> [Exercise input]:
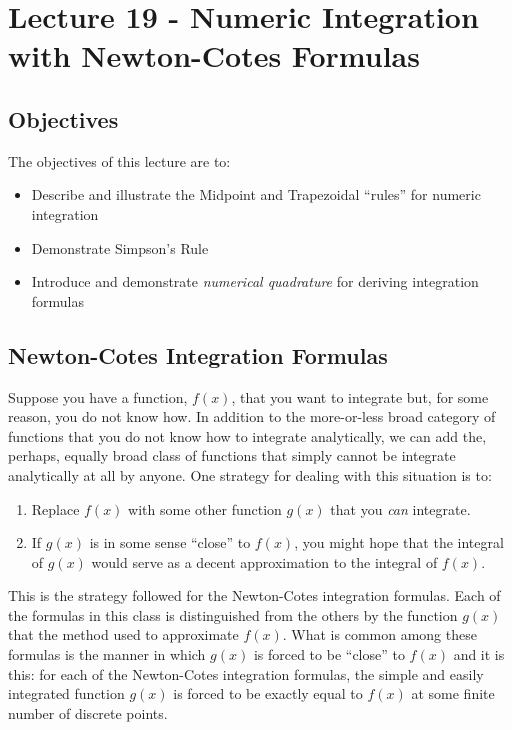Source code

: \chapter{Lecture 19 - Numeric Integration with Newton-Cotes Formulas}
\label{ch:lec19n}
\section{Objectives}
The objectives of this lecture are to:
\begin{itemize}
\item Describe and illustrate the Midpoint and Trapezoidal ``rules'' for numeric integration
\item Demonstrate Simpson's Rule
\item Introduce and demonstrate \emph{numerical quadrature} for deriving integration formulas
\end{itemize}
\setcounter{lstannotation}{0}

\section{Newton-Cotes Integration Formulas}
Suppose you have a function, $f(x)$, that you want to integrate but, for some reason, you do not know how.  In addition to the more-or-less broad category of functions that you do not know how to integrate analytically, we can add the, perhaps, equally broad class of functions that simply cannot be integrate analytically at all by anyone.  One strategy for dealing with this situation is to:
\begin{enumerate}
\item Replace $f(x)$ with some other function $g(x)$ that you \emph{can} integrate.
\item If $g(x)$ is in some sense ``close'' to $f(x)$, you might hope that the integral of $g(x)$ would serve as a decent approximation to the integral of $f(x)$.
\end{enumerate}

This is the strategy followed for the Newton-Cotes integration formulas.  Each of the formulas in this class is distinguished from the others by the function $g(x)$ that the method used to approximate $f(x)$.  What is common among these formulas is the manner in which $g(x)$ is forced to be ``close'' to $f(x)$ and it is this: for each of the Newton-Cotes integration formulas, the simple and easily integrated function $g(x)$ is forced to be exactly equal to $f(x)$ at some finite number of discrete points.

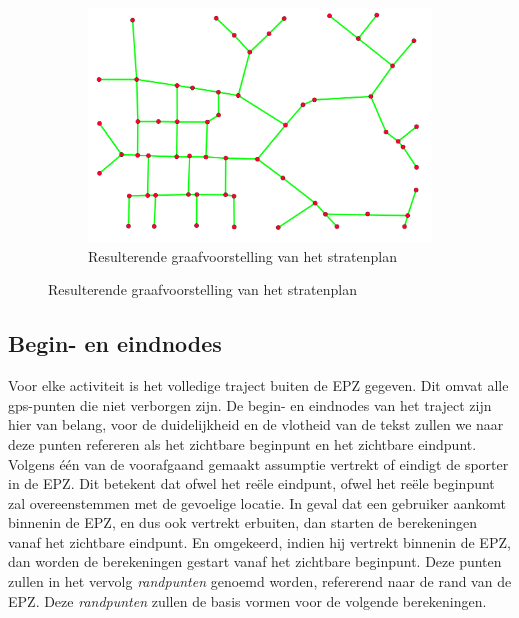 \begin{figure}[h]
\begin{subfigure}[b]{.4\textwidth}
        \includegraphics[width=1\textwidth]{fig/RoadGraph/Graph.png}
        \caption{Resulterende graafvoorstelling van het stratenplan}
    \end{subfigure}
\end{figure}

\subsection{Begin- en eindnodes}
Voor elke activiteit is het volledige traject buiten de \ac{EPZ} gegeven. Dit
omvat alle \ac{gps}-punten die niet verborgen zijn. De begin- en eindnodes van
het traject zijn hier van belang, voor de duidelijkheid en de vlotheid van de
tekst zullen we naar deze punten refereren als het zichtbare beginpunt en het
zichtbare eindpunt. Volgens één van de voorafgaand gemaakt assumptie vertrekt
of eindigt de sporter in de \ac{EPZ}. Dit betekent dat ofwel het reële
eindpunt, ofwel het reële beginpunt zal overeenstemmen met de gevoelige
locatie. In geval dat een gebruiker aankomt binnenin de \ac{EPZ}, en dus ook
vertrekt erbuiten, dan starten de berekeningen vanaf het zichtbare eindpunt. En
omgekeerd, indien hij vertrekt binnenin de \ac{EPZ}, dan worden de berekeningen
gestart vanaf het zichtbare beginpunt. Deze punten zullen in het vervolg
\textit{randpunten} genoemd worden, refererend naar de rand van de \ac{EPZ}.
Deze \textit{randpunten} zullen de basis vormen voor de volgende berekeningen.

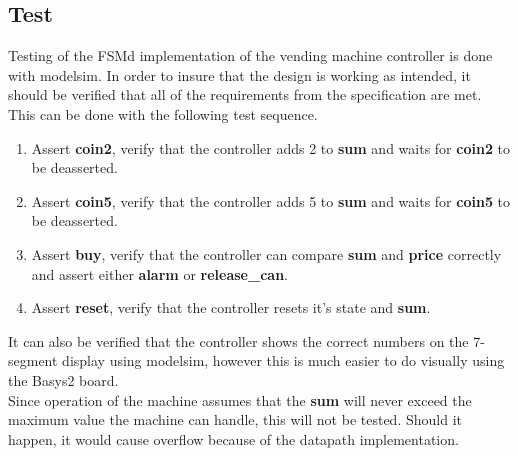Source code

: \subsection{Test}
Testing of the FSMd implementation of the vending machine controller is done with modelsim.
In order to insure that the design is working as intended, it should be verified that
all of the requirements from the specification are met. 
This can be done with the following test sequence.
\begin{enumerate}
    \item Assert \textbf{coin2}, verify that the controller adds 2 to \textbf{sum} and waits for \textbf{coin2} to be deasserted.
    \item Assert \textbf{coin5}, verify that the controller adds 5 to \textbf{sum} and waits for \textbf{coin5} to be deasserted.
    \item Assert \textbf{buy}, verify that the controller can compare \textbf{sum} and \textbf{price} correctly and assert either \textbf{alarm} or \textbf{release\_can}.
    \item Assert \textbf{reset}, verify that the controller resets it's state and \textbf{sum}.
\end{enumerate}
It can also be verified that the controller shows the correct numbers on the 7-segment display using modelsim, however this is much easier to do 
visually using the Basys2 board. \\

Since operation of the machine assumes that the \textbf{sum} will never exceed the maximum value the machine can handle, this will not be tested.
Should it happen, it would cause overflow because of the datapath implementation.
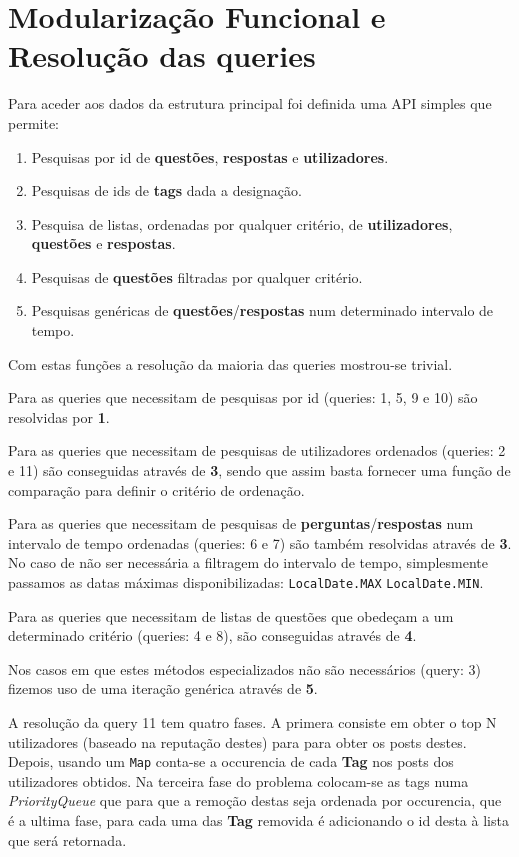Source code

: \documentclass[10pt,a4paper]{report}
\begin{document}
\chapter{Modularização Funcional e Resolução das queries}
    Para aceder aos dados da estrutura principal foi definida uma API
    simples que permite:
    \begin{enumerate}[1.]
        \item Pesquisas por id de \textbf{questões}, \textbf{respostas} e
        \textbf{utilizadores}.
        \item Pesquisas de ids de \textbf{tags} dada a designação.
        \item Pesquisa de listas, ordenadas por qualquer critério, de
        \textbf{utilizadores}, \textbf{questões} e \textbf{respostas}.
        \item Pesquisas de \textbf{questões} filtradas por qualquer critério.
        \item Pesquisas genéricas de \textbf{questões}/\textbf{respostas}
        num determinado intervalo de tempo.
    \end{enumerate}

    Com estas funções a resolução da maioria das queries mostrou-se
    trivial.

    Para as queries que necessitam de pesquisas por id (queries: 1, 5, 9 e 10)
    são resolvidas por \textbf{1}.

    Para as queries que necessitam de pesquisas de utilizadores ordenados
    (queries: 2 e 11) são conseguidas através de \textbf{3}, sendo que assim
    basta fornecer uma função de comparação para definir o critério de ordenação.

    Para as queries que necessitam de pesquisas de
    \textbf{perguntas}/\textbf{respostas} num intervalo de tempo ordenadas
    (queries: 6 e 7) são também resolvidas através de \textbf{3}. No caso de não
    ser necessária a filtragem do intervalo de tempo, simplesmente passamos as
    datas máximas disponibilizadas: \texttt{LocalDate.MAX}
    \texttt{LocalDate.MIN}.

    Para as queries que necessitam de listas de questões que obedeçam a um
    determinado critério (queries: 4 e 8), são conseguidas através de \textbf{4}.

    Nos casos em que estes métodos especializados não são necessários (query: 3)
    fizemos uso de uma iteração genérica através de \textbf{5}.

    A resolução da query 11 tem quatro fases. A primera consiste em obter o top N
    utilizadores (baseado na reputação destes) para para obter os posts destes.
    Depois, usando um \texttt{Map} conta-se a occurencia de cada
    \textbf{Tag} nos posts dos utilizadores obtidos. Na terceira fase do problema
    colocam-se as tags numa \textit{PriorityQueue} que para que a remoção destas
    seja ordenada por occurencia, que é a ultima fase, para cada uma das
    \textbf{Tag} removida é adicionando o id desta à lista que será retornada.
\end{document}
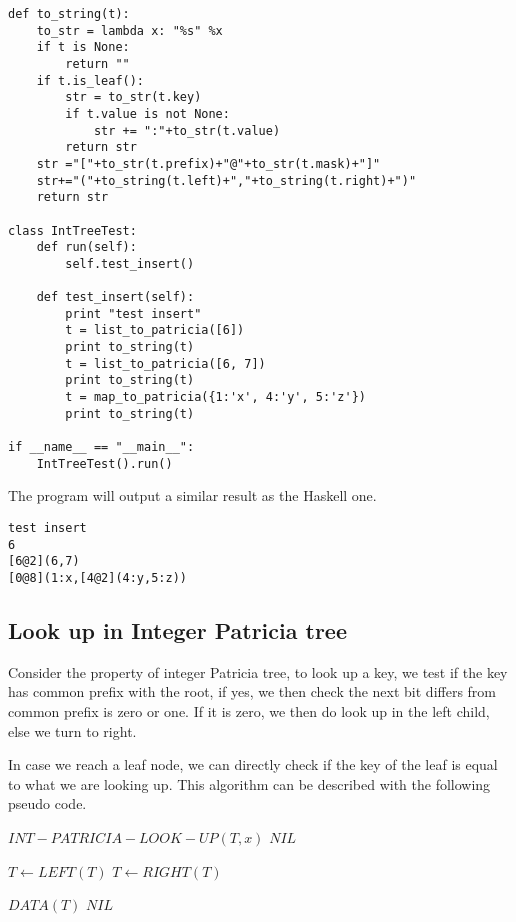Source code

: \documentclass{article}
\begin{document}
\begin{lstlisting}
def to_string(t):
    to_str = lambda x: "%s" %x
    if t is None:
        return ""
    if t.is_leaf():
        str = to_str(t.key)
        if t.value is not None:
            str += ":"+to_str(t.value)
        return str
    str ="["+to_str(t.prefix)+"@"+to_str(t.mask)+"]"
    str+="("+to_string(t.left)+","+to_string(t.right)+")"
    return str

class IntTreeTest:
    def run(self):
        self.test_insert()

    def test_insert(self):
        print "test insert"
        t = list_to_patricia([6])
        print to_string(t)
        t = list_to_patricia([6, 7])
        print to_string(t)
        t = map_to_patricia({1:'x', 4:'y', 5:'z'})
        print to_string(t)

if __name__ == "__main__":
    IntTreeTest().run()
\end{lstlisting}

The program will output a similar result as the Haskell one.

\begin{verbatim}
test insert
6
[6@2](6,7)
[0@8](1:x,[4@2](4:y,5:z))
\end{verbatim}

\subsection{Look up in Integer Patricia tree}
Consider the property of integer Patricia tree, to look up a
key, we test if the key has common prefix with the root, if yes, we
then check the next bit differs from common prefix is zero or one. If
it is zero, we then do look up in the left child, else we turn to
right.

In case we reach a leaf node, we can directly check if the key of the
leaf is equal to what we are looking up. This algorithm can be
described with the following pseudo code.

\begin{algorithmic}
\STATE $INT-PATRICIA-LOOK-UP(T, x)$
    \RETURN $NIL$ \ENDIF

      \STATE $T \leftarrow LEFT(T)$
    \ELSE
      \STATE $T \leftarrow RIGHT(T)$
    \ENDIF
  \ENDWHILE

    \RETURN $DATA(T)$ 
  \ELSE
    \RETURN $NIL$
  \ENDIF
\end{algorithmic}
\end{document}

> [Activity]:
In the entries above, please find the line with "graafvoorstelling van het" and the line with "het traject zijn", then write out exactly those two lines and every line between them, and nothing more.

> [Answer section]:
        \caption{Resulterende graafvoorstelling van het stratenplan}
    \end{subfigure}
\end{figure}

\subsection{Begin- en eindnodes}
Voor elke activiteit is het volledige traject buiten de \ac{EPZ} gegeven. Dit
omvat alle \ac{gps}-punten die niet verborgen zijn. De begin- en eindnodes van
het traject zijn hier van belang, voor de duidelijkheid en de vlotheid van de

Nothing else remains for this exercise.